Donepezil (Aricept) was tried, open-label, for 8 weeks in ten male patients with schizophrenia or schizoaffective disorder.(9) The theory is that there may be a deficiency in acetylcholine underlying the psychopathology of TD, and this could be corrected by increasing acetylcholine effect through a cholinesterase inhibitor (of the type now being used in Alzheimer's disease). Patients received 5 or 10 mg per day. 9 of 10 patients responded. AIMS scores decreased from a mean of 12-13 to 5-7 (multiple observations). This was significant at the p = .0009 level, and there was no relationship with duration of TD, duration of antipsychotic treatment, or age of the patient. The results could have been confounded by the discontinuation of anticholinergic drugs prior to starting the donepezil. Placebo-controlled study is needed before this use of donepezil can be strongly recommended.

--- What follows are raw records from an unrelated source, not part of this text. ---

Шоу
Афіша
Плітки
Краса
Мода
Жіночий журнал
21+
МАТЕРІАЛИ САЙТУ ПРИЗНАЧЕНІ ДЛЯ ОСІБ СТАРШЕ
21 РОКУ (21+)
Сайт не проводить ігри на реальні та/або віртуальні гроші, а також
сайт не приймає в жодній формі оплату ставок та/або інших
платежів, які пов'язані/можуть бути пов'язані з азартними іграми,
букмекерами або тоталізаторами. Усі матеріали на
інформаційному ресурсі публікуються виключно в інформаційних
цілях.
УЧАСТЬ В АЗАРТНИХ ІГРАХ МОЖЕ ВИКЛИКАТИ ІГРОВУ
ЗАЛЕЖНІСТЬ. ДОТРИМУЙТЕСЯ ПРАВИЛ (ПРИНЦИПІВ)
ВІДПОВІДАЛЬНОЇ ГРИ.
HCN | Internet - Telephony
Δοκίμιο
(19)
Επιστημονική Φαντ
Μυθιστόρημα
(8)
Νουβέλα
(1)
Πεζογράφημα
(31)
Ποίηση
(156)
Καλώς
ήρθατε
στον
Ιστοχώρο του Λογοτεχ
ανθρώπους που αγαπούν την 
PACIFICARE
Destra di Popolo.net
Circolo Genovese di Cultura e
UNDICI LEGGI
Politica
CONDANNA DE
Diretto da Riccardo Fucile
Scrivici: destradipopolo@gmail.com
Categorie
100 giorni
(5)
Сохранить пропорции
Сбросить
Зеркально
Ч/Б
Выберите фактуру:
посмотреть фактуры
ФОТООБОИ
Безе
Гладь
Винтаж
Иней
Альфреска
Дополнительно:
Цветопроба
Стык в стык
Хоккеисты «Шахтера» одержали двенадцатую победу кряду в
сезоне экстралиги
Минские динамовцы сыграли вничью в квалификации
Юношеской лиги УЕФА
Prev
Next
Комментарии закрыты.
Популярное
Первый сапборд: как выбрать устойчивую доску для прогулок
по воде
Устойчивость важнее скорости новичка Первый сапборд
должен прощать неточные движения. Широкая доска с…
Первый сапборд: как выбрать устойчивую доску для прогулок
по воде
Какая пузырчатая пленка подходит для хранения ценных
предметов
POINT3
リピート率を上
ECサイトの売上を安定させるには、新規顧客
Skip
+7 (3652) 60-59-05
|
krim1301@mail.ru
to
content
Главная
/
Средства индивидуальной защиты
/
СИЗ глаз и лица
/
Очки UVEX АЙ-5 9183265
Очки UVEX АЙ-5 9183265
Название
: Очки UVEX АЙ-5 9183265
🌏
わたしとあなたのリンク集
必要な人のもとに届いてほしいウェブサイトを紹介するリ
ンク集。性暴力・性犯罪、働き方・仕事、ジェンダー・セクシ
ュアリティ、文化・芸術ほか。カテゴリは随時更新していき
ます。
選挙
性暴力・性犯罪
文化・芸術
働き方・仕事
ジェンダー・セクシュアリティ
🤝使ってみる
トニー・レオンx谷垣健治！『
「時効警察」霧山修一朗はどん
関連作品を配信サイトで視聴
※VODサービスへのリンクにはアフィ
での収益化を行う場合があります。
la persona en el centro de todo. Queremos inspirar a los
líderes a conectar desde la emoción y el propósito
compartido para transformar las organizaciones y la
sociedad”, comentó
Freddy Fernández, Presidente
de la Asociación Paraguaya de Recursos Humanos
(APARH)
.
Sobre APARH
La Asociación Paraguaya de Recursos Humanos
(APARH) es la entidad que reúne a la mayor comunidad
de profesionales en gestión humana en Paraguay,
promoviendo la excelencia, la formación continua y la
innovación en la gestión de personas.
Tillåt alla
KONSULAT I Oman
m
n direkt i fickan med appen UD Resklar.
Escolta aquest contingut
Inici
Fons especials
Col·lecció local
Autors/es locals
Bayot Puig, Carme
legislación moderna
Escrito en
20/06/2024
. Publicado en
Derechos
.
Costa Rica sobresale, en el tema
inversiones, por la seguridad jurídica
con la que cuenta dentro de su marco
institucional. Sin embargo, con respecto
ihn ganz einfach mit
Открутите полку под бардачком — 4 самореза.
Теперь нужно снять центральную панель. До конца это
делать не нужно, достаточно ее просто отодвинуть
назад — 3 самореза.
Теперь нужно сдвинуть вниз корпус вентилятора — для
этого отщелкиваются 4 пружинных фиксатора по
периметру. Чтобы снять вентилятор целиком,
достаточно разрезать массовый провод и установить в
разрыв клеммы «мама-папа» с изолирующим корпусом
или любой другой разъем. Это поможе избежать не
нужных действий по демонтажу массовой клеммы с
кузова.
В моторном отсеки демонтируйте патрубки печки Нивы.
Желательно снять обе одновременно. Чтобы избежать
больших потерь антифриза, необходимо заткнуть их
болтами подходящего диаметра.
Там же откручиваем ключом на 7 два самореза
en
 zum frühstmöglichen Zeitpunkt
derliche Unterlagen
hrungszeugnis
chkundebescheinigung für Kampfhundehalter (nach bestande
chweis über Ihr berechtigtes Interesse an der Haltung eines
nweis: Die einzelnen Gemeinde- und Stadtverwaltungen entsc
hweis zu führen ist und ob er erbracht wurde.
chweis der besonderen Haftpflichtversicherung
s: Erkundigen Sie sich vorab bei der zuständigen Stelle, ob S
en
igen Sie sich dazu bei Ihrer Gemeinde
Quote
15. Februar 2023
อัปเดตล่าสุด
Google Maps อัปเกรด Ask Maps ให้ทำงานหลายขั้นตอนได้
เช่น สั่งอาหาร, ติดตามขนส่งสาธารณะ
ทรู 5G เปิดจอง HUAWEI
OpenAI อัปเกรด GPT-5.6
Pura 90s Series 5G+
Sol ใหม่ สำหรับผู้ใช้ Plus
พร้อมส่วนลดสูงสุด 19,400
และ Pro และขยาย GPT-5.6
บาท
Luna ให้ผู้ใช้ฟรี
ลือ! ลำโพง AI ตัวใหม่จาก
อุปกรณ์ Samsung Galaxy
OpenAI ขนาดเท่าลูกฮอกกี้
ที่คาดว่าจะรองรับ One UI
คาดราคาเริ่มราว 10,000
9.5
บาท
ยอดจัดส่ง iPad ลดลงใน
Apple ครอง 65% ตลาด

It has been proposed that prophylactic useof an antioxidant might be a more successful strategy against TD if the patient needs to be on a typical neuroleptic.(8) However, there is no data that supports this proposition at this time.
(1)Glazer WM, Morgenstern H, Doucett JT. Predicting the long term risk of TD in outpatients maintained on neuroleptic medications. J Clin Psychiatry 1993;54:133-139
(2)Glazer WM. Expected incidence of TD with atypical antipsychotics. J Clin Psychiatry 2000;619suppl 4):21-26
(2a)Egan MF, Apud J, Wyatt RJ. Treatment of tardive dyskinesia. Schizophrenia Bull 1997;23(4):583-609.
(3)Barak Y, Swartz M, Shamir E, et al. Vitamin E in the treatment of TD: a statistical meta-analysis. Ann Clin Psychiatry 1998;10:101-105
(4)Adler LA, Rotrosen, J, Edson R, et al. including the VA Cooperative Study 394 Group. Vitamin E treatment for tardive dyskinesia. Arch Gen Psychiatry 1999;56:836-841
(5)Lerner V, Miodownik C, Kaptsan A, et al. Vitamin B6 in the treatment of TD: a double-blind, placebo-controlled, crossover study. Am J Psychiatry 2001;158(9):1511-1514
(6)Shamir E, Barak Y, Shalman I, et al. Melatonin treatment for TD: a double-blind, placebo-controlled, crossover study. Arch Gen Psychiatry 2001;58(11):1049-1052
(7)Glazer WM, Goff D. Commentary: Should sisyphus have taken melatonin? Arch Gen Psychiatry 2001;58(11):1054-55
(8)Tsai G, Goff D, Chang R, et al. Markers of glutamatergic neurotransmission and oxidative stress associated with tardive dyskinesia. Am J Psychiatry 1998;9:1207-1213.
(9)Caroff SN, Campbell EC, Havey J, et al. Treatment of tardive dyskinesia with donepezil: a pilot study. J Clin Psychiatry 2001;62:772-775.